▶ Exercise prompt: Select all lines holding the word "objects" from the entries that follow.

Data under study START

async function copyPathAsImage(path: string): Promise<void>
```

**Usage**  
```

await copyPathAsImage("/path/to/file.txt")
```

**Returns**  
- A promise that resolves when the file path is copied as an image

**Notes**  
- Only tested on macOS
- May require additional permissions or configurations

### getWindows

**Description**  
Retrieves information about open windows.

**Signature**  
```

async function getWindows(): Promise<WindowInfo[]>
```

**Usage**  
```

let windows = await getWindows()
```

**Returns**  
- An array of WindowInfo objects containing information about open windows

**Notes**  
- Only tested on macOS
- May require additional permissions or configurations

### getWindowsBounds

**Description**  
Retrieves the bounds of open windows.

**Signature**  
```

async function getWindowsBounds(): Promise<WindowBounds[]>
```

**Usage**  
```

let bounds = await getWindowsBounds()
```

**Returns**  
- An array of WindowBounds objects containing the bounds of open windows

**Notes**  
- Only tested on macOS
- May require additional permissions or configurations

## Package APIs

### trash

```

Data under study END

▶ Finished exercise:
- An array of WindowInfo objects containing information about open windows
- An array of WindowBounds objects containing the bounds of open windows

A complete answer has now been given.